◆ **Instructions to follow**
Exact reproduction of all the entries is required, without any of their pictures.

◆ **Source material**
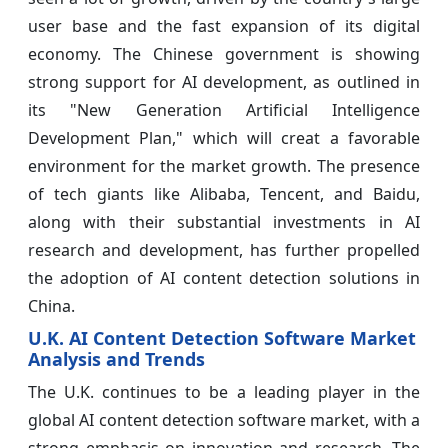
user base and the fast expansion of its digital
economy. The Chinese government is showing
strong support for AI development, as outlined in
its "New Generation Artificial Intelligence
Development Plan," which will creat a favorable
environment for the market growth. The presence
of tech giants like Alibaba, Tencent, and Baidu,
along with their substantial investments in AI
research and development, has further propelled
the adoption of AI content detection solutions in
China.
U.K. AI Content Detection Software Market
Analysis and Trends
The U.K. continues to be a leading player in the
global AI content detection software market, with a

◆ **Solution for this exercise**
user base and the fast expansion of its digital
economy. The Chinese government is showing
strong support for AI development, as outlined in
its "New Generation Artificial Intelligence
Development Plan," which will creat a favorable
environment for the market growth. The presence
of tech giants like Alibaba, Tencent, and Baidu,
along with their substantial investments in AI
research and development, has further propelled
the adoption of AI content detection solutions in
China.
U.K. AI Content Detection Software Market
Analysis and Trends
The U.K. continues to be a leading player in the
global AI content detection software market, with a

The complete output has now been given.